Amatör kameramanlar için en iyi ipuçları
Video kameranız ile mükemmel çekimlere imza atmak için bu ipuçlarına mutlaka kulak verin.
Örneğin tipik bir düğün düşünün. Düğün arabası evlenen çifti evlendirme dairesine götürür. Araba yolun başından gelir, kameramanın yanından geçer ve evlendirme dairesinin kapısında durur. Bütün bu süre yaklaşık bir dakika kadar sürse de bir film için çok uzundur. Ama bilgisayar başında birkaç düzenleme ile rahatlıkla on saniyeye indirilebilir.
Böyle bir durumda çekim tekniğinizi biraz değiştirerek çok farklı amaçlarla kullanılabilecek bir video da elde edebilirsiniz. Örneğin arabanın kadrajınıza girmesini bekleyip, girdikten sonra biraz takip eder ve sonra kadrajdan çıkmasına izin verirseniz bu çekimi üç farklı biçimde kullanabilirsiniz: Bir bütün olarak, sadece ilk kısmını (kadraja giren araba) ve sadece ikinci kısmını (kadrajdan çıkan araba). Bilgisayar başında kurgularken her seçenekte en azından bir sabit görüntünün olması ise sahne değişikliklerinde size kolaylık sağlayıp seçeneğinizi artıracaktır.
Netliği değiştirin
Eğer bir dağ panoramasından kayan bir arkadaşınızın gülen yüzüne hızla geçiş yaparsanız izleyicilerinizin ipin ucunu kaçırmasına neden olabilirsiniz. Ama eğer arkadaşınızın aynalı güneş gözlüğünde bir önceki sahnede bulunan dağların yansımasını yakalayabilirseniz iki sahne arasındaki kopukluğu en iyi şekilde bağlayabilirsiniz. Bu gibi etkileri netliği değiştirerek de yakalayabilirsiniz. Bu şekilde bir yönetmen olarak izleyicilerin ilgisini istediğiniz bir noktaya yönlendirme şansı bulacaksınız.

> Görev Gereklilikleri
• a. Amatör kameramanlara yönelik ipuçları metnine göre aşağıdaki soruları cevaplayınız.
(i) Düğün arabasının yolun başından evlendirme dairesinin kapısına varışı yaklaşık ne kadar sürer ve bilgisayarda kaç saniyeye indirilebilir?
(ii) Kadraja girip çıkan araba çekimi kaç farklı biçimde kullanılabilir?
(iii) Önceki sahnedeki dağların yansıması nerede yakalanabilir?
• b. Amatör kameramanlara yönelik ipuçları metnini son cümlesinden sonra devam ettiriniz.

> Kayıtlı Bilgiler
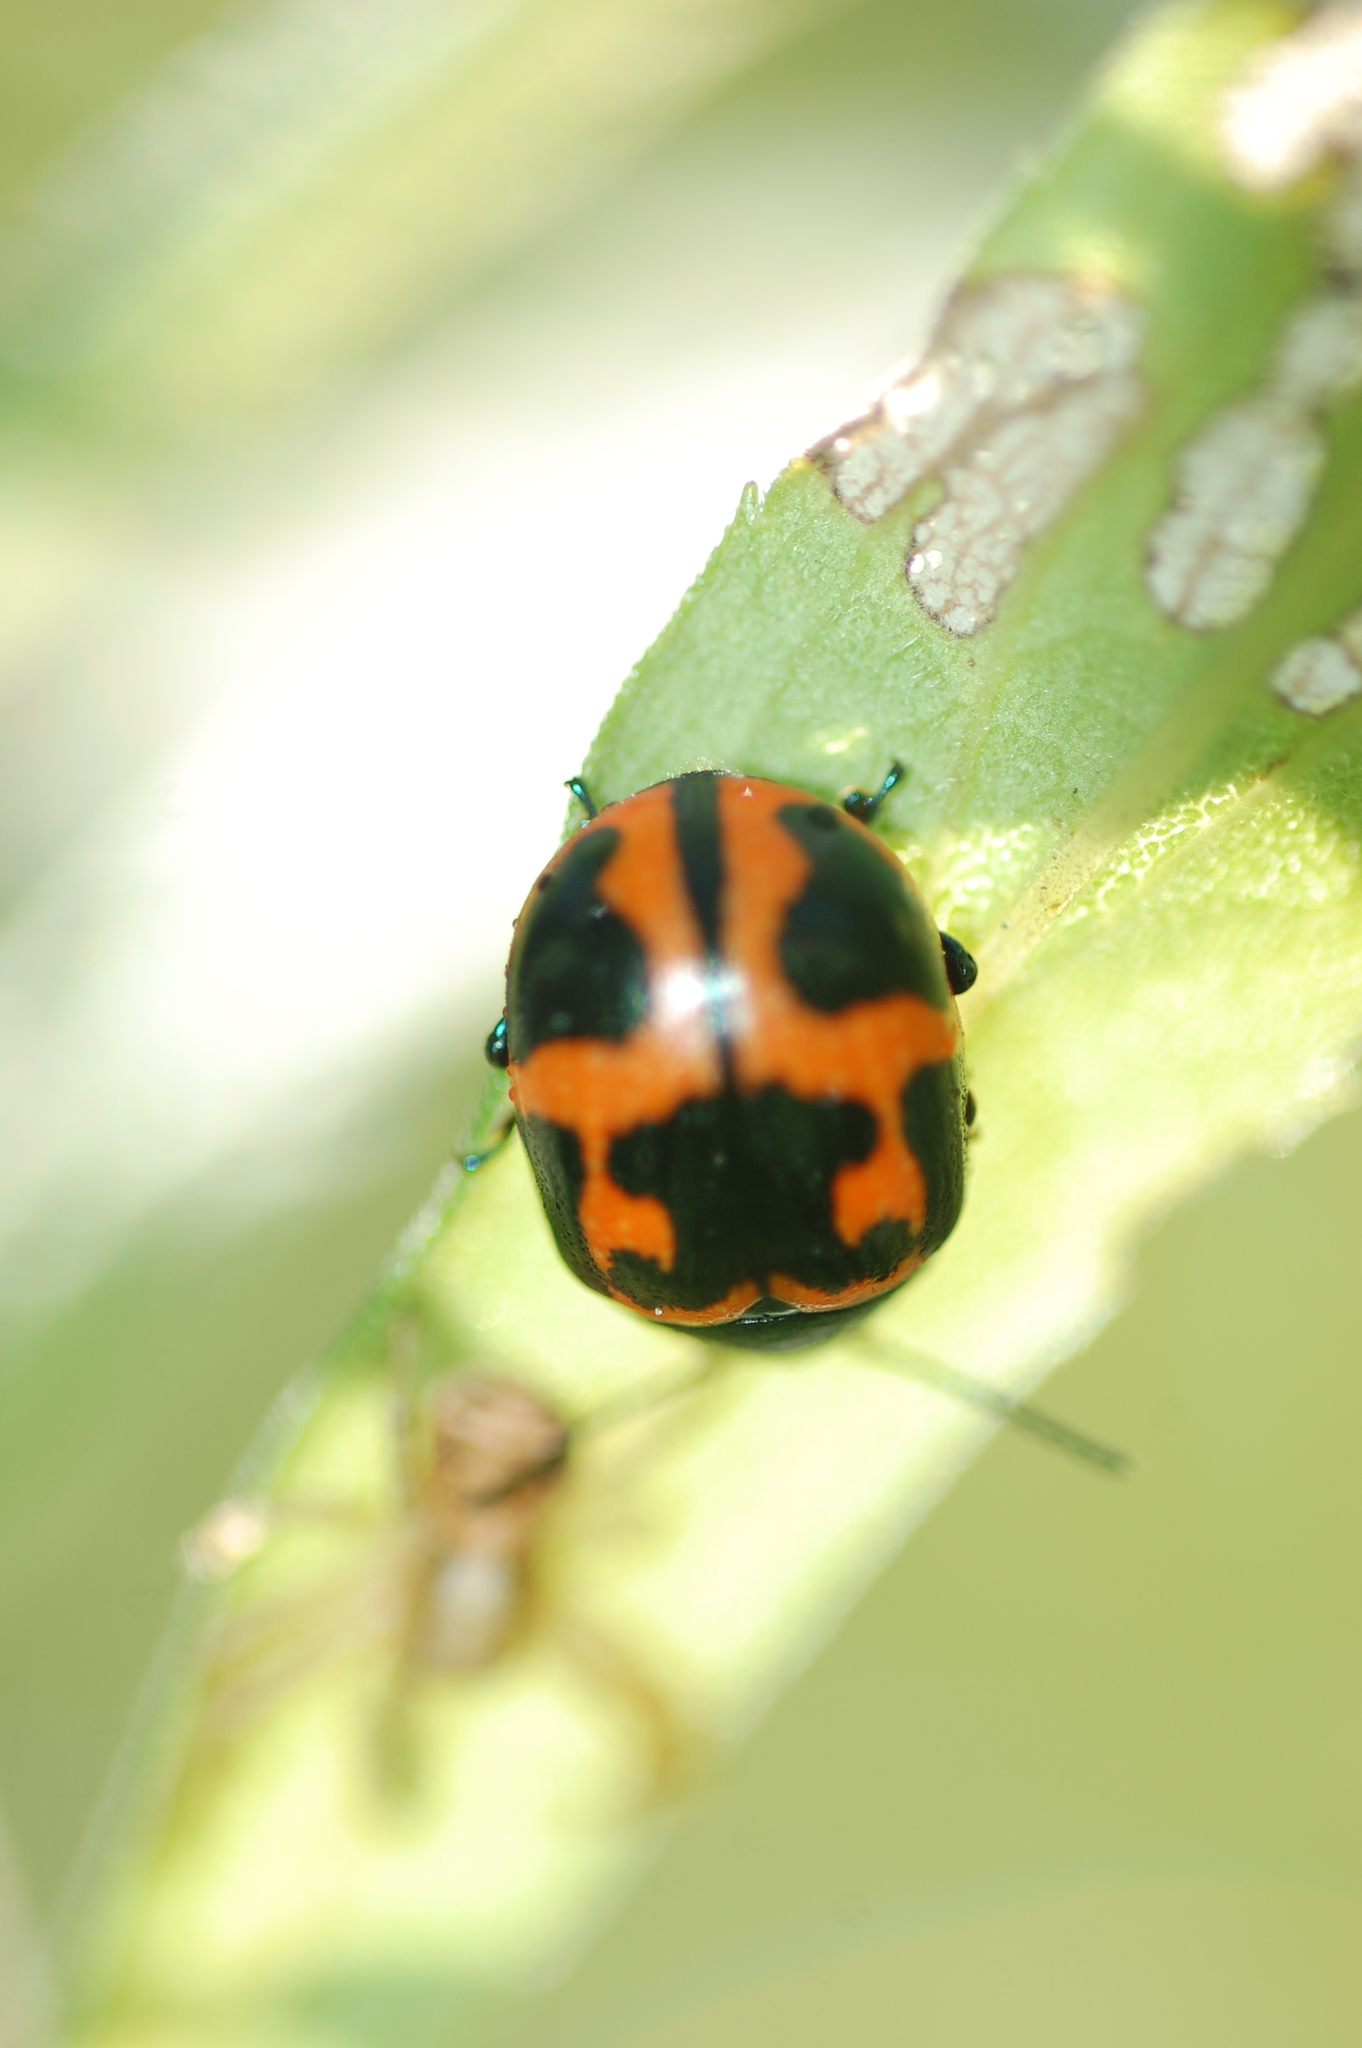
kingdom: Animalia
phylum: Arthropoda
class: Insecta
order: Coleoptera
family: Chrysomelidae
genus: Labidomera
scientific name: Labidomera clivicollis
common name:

> Cevaplar Kümesi
• a.
(i) Yaklaşık bir dakika sürer ve on saniyeye indirilebilir.
(ii) Üç farklı biçimde kullanılabilir.
(iii) Arkadaşınızın aynalı güneş gözlüğünde yakalanabilir.

• b.
Örneğin dikkati bir insan grubundaki belli bir kişiye çekmek istiyorsunuz. Bu kişiyi netleştirip grubun geri kalan kısmını flulaştırırsanız istediğiniz etkiyi sağlarsınız. Ama prensip olarak bu etkiyi sadece uzun odak uzaklıklarında, yani zumunuzun "tele" bölgesinde elde edersiniz. Geniş açılarda objektiflerin netlik derinliği o kadar geniş olur ki uzaktan yakına bütün nesneler net görünür. Burada diyafram da önemli bir rol oynar: Diyafram değeri ne kadar küçülür, yani diyafram ne kadar çok açılırsa, netlik derinliği de o kadar küçülür. Bu durumda objektiften içeri daha fazla ışık girdiğinden enstantaneyi kısaltmanız gerekir. Çoğu kamerada bu ilişkiyi kullanan hazır portre çekim modları bulunur.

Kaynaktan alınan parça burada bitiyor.